A nivel de juego, la Real sigue manteniendo una identidad reconocible: equipo asociativo, con buen trato de balón y protagonismo en campo rival. Sin embargo, los datos reflejan cierta inconsistencia ofensiva: genera ocasiones, pero tiene problemas de eficacia, con muchos tiros sin acierto claro. Esto se traduce en un equipo que domina fases de los partidos pero no siempre convierte ese dominio en resultados, lo que explica su irregularidad en la clasificación durante buena parte del curso.
En lo estructural, el centro del campo ha sufrido un cambio clave con la salida de Martín Zubimendi, pieza fundamental en años anteriores. Para compensarlo, el club ha apostado por perfiles como Carlos Soler o Yangel Herrera, buscando más llegada y dinamismo que control posicional puro. Esto ha cambiado ligeramente el equilibrio del equipo: más verticalidad, pero también más exposición defensiva en ciertos contextos.
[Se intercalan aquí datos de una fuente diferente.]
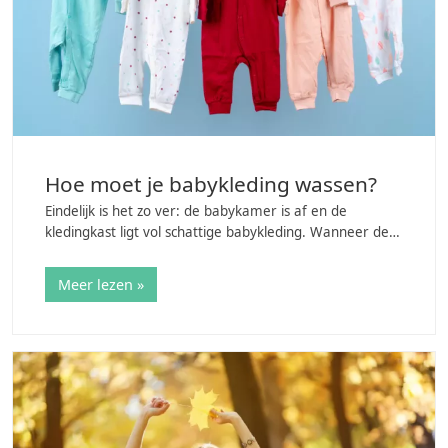
Hoe moet je babykleding wassen?
Eindelijk is het zo ver: de babykamer is af en de
kledingkast ligt vol schattige babykleding. Wanneer de
kleine er eenmaal is zal het echter niet lang duren
voordat je de babykleding moet gaan…
Meer lezen »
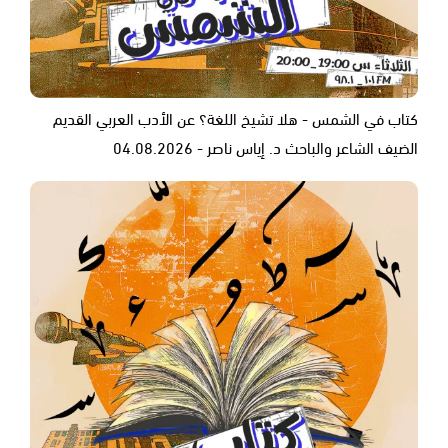
كتاب في الشمس - هلا تشيخ اللغة؟ عن الأدب العربي القديم
الضيف الشاعر والباحث د. إياس ناصر - 04.08.2026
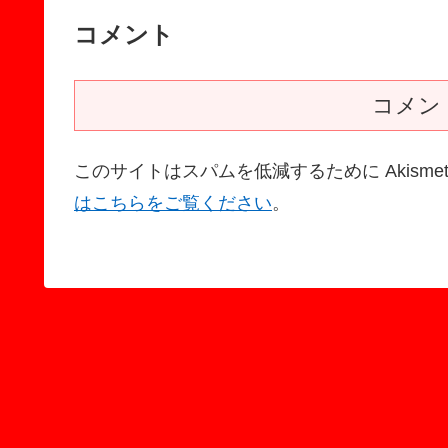
コメント
コメン
このサイトはスパムを低減するために Akisme
はこちらをご覧ください
。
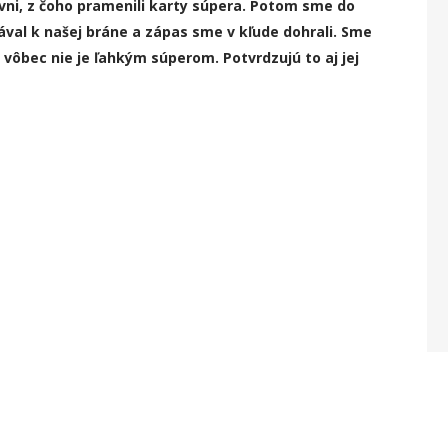
tívni, z čoho pramenili karty súpera. Potom sme do
tával k našej bráne a zápas sme v kľude dohrali. Sme
á vôbec nie je ľahkým súperom. Potvrdzujú to aj jej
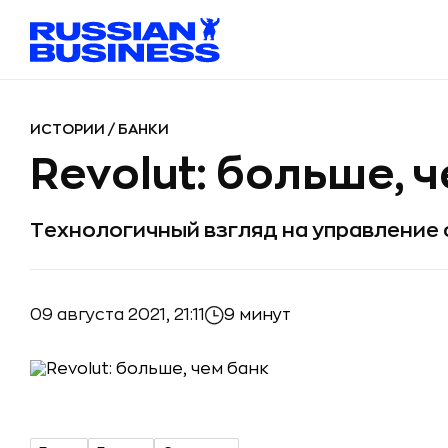
ИСТОРИИ
/
БАНКИ
Revolut: больше, 
Технологичный взгляд на управление
09 августа 2021, 21:11
9 минут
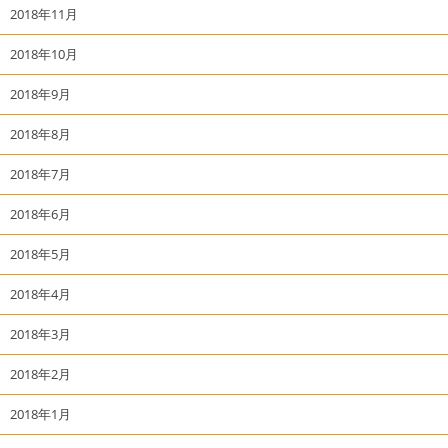
2018年11月
2018年10月
2018年9月
2018年8月
2018年7月
2018年6月
2018年5月
2018年4月
2018年3月
2018年2月
2018年1月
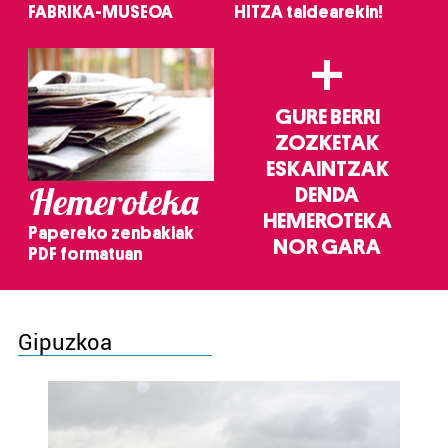
FABRIKA-MUSEOA
HITZA taldearekin!
+
GURE BERRI
ZOZKETAK
ESKAINTZAK
Hemeroteka
DENDA
HEMEROTEKA
Papereko zenbakiak
NOR GARA
PDF formatuan
Gipuzkoa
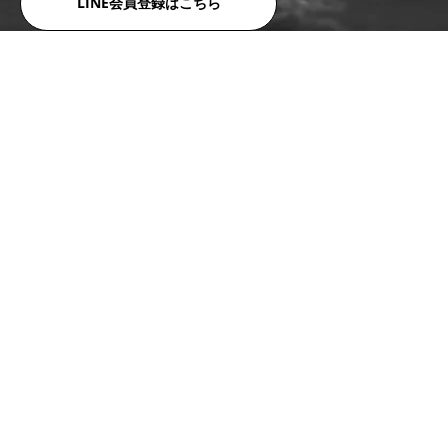
LINE会員登録はこちら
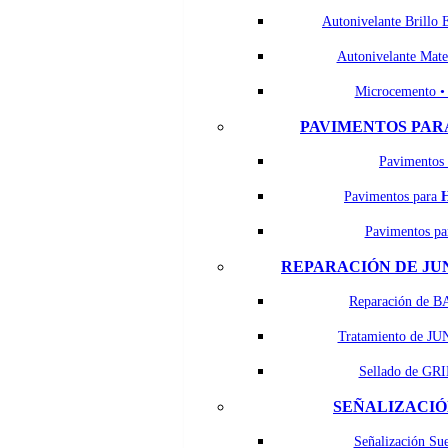
Autonivelante Brillo 
Autonivelante Mat
Microcemento 
PAVIMENTOS PAR
Pavimentos
Pavimentos para
Pavimentos p
REPARACIÓN DE JU
Reparación de B
Tratamiento de J
Sellado de GRI
SEÑALIZACIÓ
Señalización Su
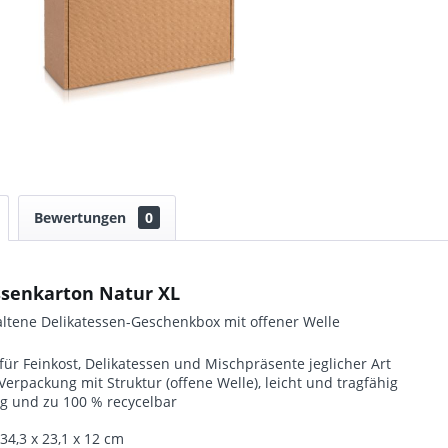
Bewertungen
0
ssenkarton Natur XL
ltene Delikatessen-Geschenkbox mit offener Welle
für Feinkost, Delikatessen und Mischpräsente jeglicher Art
Verpackung mit Struktur (offene Welle), leicht und tragfähig
ig und zu 100 % recycelbar
4,3 x 23,1 x 12 cm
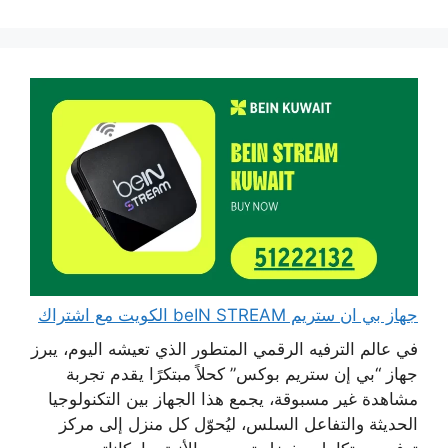
جهاز بي ان ستريم beIN STREAM الكويت مع اشتراك
في عالم الترفيه الرقمي المتطور الذي تعيشه اليوم، يبرز
جهاز “بي إن ستريم بوكس” كحلاً مبتكرًا يقدم تجربة
مشاهدة غير مسبوقة، يجمع هذا الجهاز بين التكنولوجيا
الحديثة والتفاعل السلس، ليُحوّل كل منزل إلى مركز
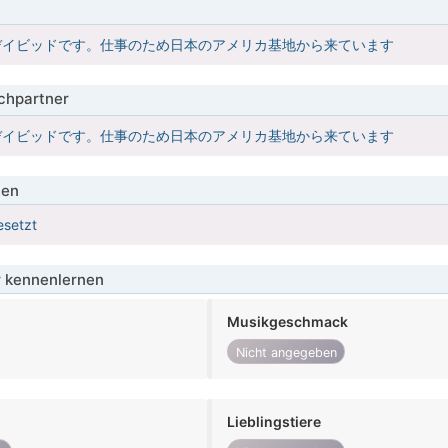
デイビッドです。仕事のため日本のアメリカ基地から来ています
hpartner
デイビッドです。仕事のため日本のアメリカ基地から来ています
ien
esetzt
 kennenlernen
Musikgeschmack
Nicht angegeben
Lieblingstiere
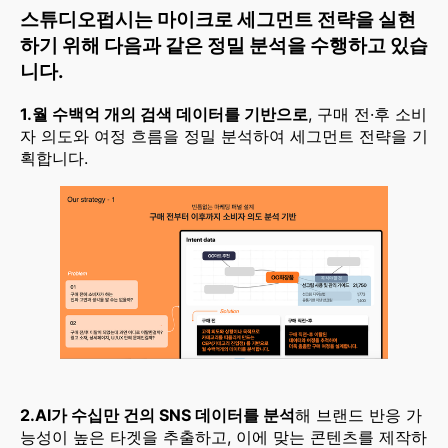
스튜디오펍시는 마이크로 세그먼트 전략을 실현
하기 위해 다음과 같은 정밀 분석을 수행하고 있습
니다.
1.월 수백억 개의 검색 데이터를 기반으로
, 구매 전·후 소비
자 의도와 여정 흐름을 정밀 분석하여 세그먼트 전략을 기
획합니다.
2.AI가 수십만 건의 SNS 데이터를 분석
해 브랜드 반응 가
능성이 높은 타겟을 추출하고, 이에 맞는 콘텐츠를 제작하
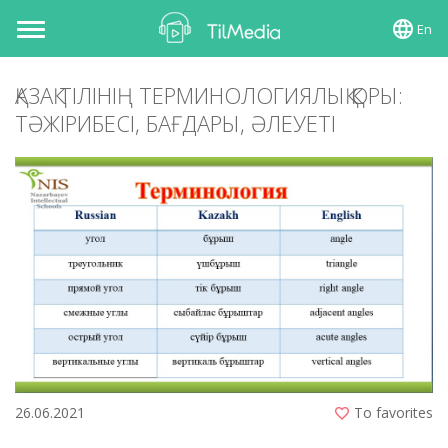
En
Toggle
navigation
ҚАЗАҚ ТІЛІНІҢ ТЕРМИНОЛОГИЯЛЫҚ ҚОРЫ:
ТӘЖІРИБЕСІ, БАҒДАРЫ, ӘЛЕУЕТІ
26.06.2021
To favorites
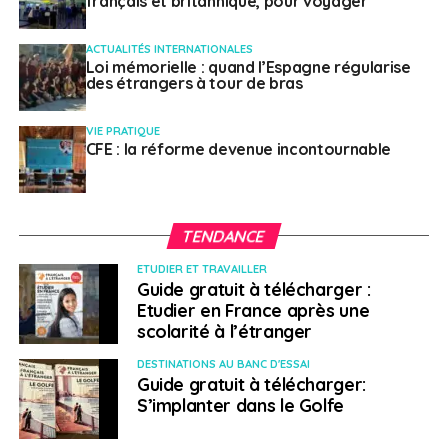
français et britannique, pour voyager
ACTUALITÉS INTERNATIONALES
Loi mémorielle : quand l’Espagne régularise
des étrangers à tour de bras
VIE PRATIQUE
CFE : la réforme devenue incontournable
TENDANCE
ETUDIER ET TRAVAILLER
Guide gratuit à télécharger :
Etudier en France après une
scolarité à l’étranger
DESTINATIONS AU BANC D'ESSAI
Guide gratuit à télécharger:
S’implanter dans le Golfe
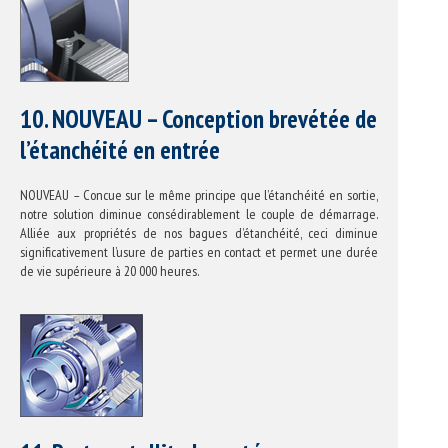
10. NOUVEAU – Conception brevétée de
l’étanchéité en entrée
NOUVEAU – Concue sur le même principe que l’étanchéité en sortie,
notre solution diminue consédirablement le couple de démarrage.
Alliée aux propriétés de nos bagues d’étanchéité, ceci diminue
significativement l’usure de parties en contact et permet une durée
de vie supérieure à 20 000 heures.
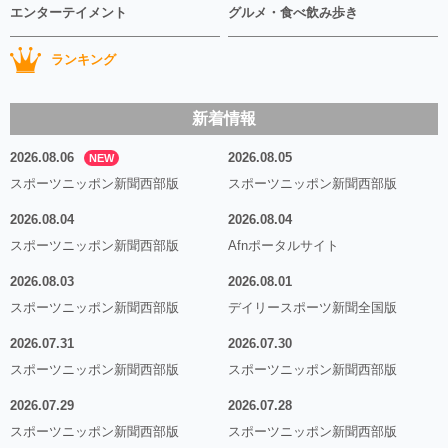
エンターテイメント
グルメ・食べ飲み歩き
ランキング
新着情報
2026.08.06
2026.08.05
NEW
スポーツニッポン新聞西部版
スポーツニッポン新聞西部版
2026.08.04
2026.08.04
スポーツニッポン新聞西部版
Afnポータルサイト
2026.08.03
2026.08.01
スポーツニッポン新聞西部版
デイリースポーツ新聞全国版
2026.07.31
2026.07.30
スポーツニッポン新聞西部版
スポーツニッポン新聞西部版
2026.07.29
2026.07.28
スポーツニッポン新聞西部版
スポーツニッポン新聞西部版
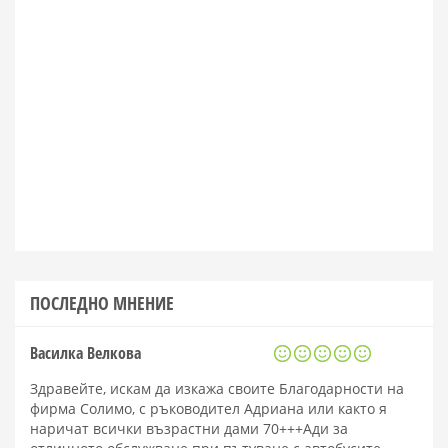
ПОСЛЕДНО МНЕНИЕ
Василка Велкова
Здравейте, искам да изкажа своите Благодарности на
фирма Солимо, с ръководител Адриана или както я
наричат всички възрастни дами 70+++Ади за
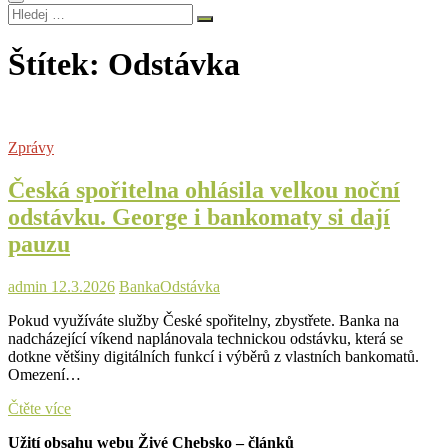
Hledej
…
Štítek:
Odstávka
Zprávy
Česká spořitelna ohlásila velkou noční
odstávku. George i bankomaty si dají
pauzu
admin
12.3.2026
Banka
Odstávka
Pokud využíváte služby České spořitelny, zbystřete. Banka na
nadcházející víkend naplánovala technickou odstávku, která se
dotkne většiny digitálních funkcí i výběrů z vlastních bankomatů.
Omezení…
Česká
Čtěte více
spořitelna
Užití obsahu webu Živé Chebsko – článků
ohlásila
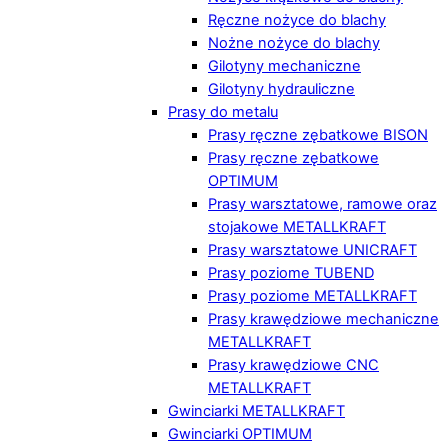
Ręczne nożyce do blachy
Nożne nożyce do blachy
Gilotyny mechaniczne
Gilotyny hydrauliczne
Prasy do metalu
Prasy ręczne zębatkowe BISON
Prasy ręczne zębatkowe
OPTIMUM
Prasy warsztatowe, ramowe oraz
stojakowe METALLKRAFT
Prasy warsztatowe UNICRAFT
Prasy poziome TUBEND
Prasy poziome METALLKRAFT
Prasy krawędziowe mechaniczne
METALLKRAFT
Prasy krawędziowe CNC
METALLKRAFT
Gwinciarki METALLKRAFT
Gwinciarki OPTIMUM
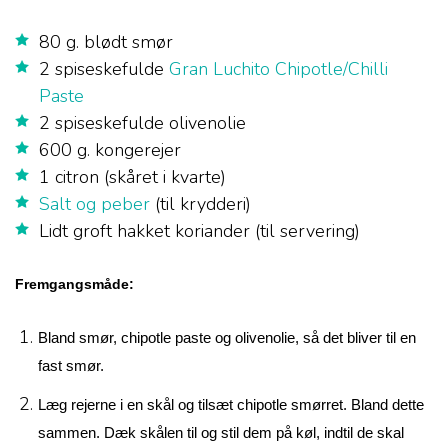
80 g. blødt smør
2 spiseskefulde
Gran Luchito Chipotle/Chilli
Paste
2 spiseskefulde olivenolie
600 g. kongerejer
1 citron (skåret i kvarte)
Salt og peber
(til krydderi)
Lidt groft hakket koriander (til servering)
Fremgangsmåde:
Bland smør, chipotle paste og olivenolie, så det bliver til en
fast smør.
Læg rejerne i en skål og tilsæt chipotle smørret. Bland dette
sammen. Dæk skålen til og stil dem på køl, indtil de skal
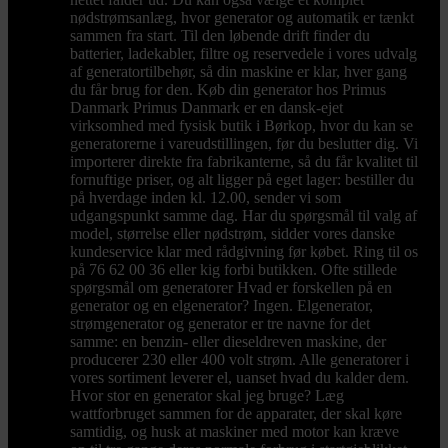
nødstrømsanlæg, hvor generator og automatik er tænkt
sammen fra start. Til den løbende drift finder du
batterier, ladekabler, filtre og reservedele i vores udvalg
af generatortilbehør, så din maskine er klar, hver gang
du får brug for den. Køb din generator hos Primus
Danmark Primus Danmark er en dansk-ejet
virksomhed med fysisk butik i Børkop, hvor du kan se
generatorerne i vareudstillingen, før du beslutter dig. Vi
importerer direkte fra fabrikanterne, så du får kvalitet til
fornuftige priser, og alt ligger på eget lager: bestiller du
på hverdage inden kl. 12.00, sender vi som
udgangspunkt samme dag. Har du spørgsmål til valg af
model, størrelse eller nødstrøm, sidder vores danske
kundeservice klar med rådgivning før købet. Ring til os
på 76 62 00 36 eller kig forbi butikken. Ofte stillede
spørgsmål om generatorer Hvad er forskellen på en
generator og en elgenerator? Ingen. Elgenerator,
strømgenerator og generator er tre navne for det
samme: en benzin- eller dieseldreven maskine, der
producerer 230 eller 400 volt strøm. Alle generatorer i
vores sortiment leverer el, uanset hvad du kalder dem.
Hvor stor en generator skal jeg bruge? Læg
wattforbruget sammen for de apparater, der skal køre
samtidig, og husk at maskiner med motor kan kræve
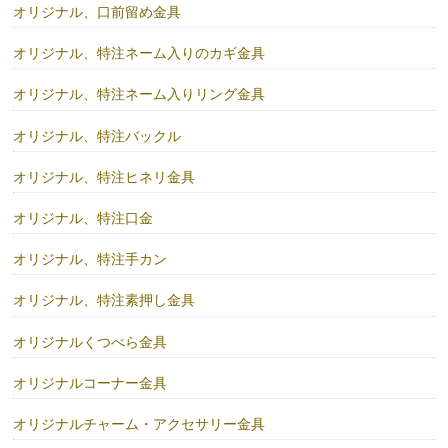
オリジナル、口前留め金具
オリジナル、特注ネーム入りのカギ金具
オリジナル、特注ネーム入りリング金具
オリジナル、特注バックル
オリジナル、特注ヒネリ金具
オリジナル、特注口金
オリジナル、特注手カン
オリジナル、特注素押し金具
オリジナルくつべら金具
オリジナルコーナー金具
オリジナルチャーム・アクセサリー金具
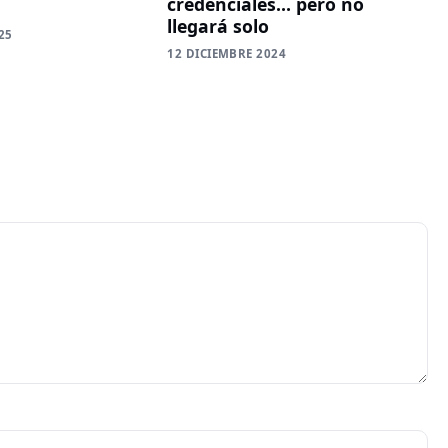
credenciales… pero no
llegará solo
25
12 DICIEMBRE 2024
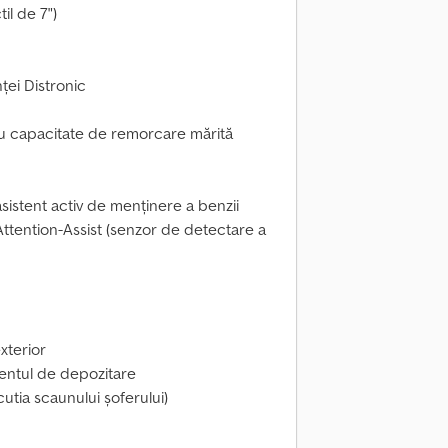
il de 7")
ței Distronic
ru capacitate de remorcare mărită
sistent activ de menținere a benzii
Attention-Assist (senzor de detectare a
xterior
entul de depozitare
utia scaunului șoferului)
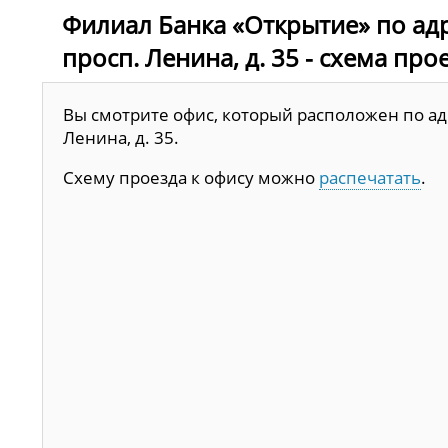
Филиал Банка «Открытие» по адр
просп. Ленина, д. 35 - схема про
Вы смотрите офис, который расположен по адр
Ленина, д. 35.
Схему проезда к офису можно
распечатать
.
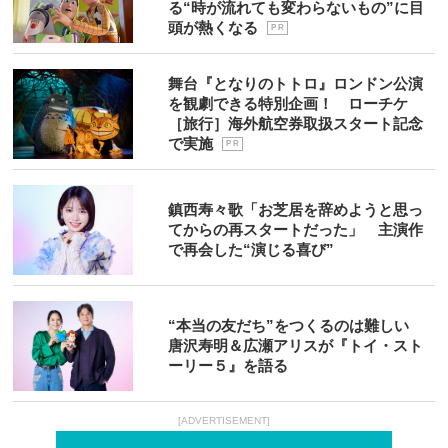
る“時が流れても変わらないもの”に目
頭が熱くなる
P R
舞台『となりのトトロ』ロンドン公演
を観劇できる特別企画！ ローチケ
［旅行］海外航空券取扱スタート記念
で実施
P R
鎮西寿々歌「お芝居を辞めようと思っ
てからの再スタートだった」 主演作
で再会した“演じる喜び”
“本当の友だち”をつくるのは難しい
唐沢寿明＆広瀬アリスが『トイ・スト
ーリー５』を語る
[ADVERTISEMENT]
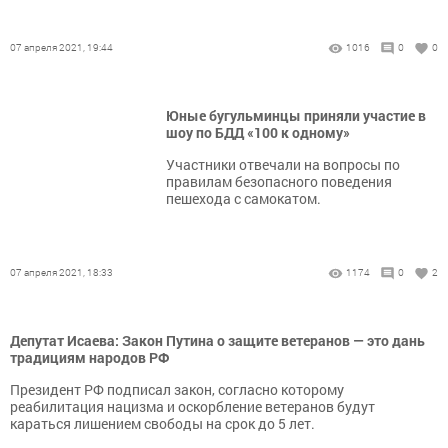
07 апреля 2021, 19:44
1016
0
0
Юные бугульминцы приняли участие в
шоу по БДД «100 к одному»
Участники отвечали на вопросы по
правилам безопасного поведения
пешехода с самокатом.
07 апреля 2021, 18:33
1174
0
2
Депутат Исаева: Закон Путина о защите ветеранов — это дань
традициям народов РФ
Президент РФ подписал закон, согласно которому
реабилитация нацизма и оскорбление ветеранов будут
караться лишением свободы на срок до 5 лет.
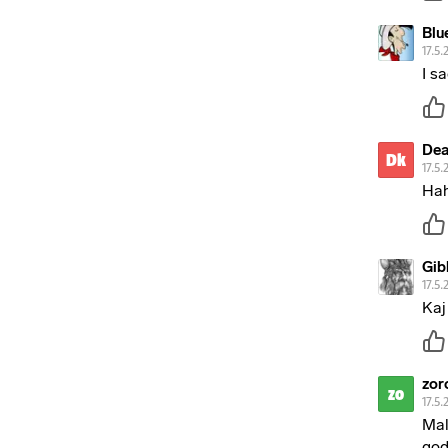
Blu
17.5.
I s
Dea
Dk
17.5.
Hah
Gib
17.5.
Kaj
zor
zo
17.5.
Mal
god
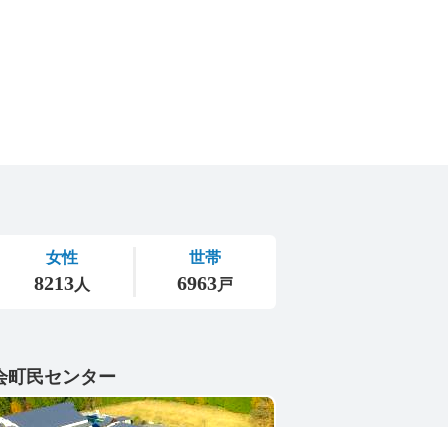
会町民センター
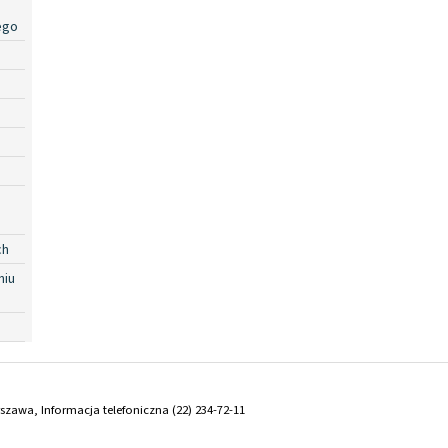
ego
ch
niu
arszawa, Informacja telefoniczna (22) 234-72-11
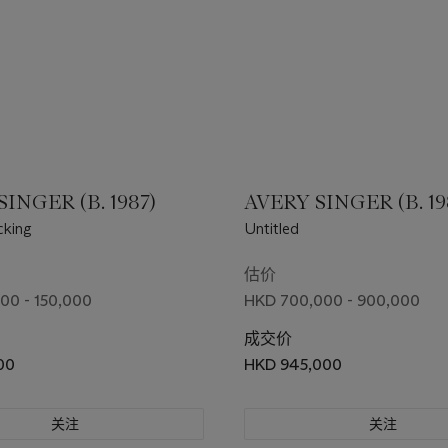
INGER (B. 1987)
AVERY SINGER (B. 19
cking
Untitled
估价
00 - 150,000
HKD 700,000 - 900,000
成交价
00
HKD 945,000
关注
关注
En ataque, el liderazgo sigue recayendo en Mikel Oyarzabal, que continúa siendo el referente futbolístico y emocional del equipo. Junto a él, jugadores como Take Kubo o Brais Méndez aportan desequilibrio, aunque la falta de un ‘9’ dominante ha sido un tema recurrente, especialmente tras la salida o bajo rendimiento de delanteros como Sadiq. Esto ha obligado a la Real a repartir la responsabilidad goleadora en lugar de concentrarla en una figura clara.
Defensivamente, el equipo mantiene buenos registros en duelos y juego aéreo, lo que indica una estructura sólida sin balón. No obstante, las pérdidas en zonas comprometidas y ciertos desajustes en transición penalizan su rendimiento, algo que el nuevo cuerpo técnico ha intentado corregir con ajustes tácticos y mayor disciplina colectiva.
En conjunto, la Real Sociedad actual es un equipo competitivo pero en redefinición: ha pasado de ser un bloque muy estable y reconocible a uno con más variantes y matices. Su mejora en 2026 sugiere que el proyecto va en la dirección correcta, pero aún necesita consolidar automatismos y encontrar mayor fiabilidad en ambas áreas para volver a asentarse de forma clara en puestos europeos.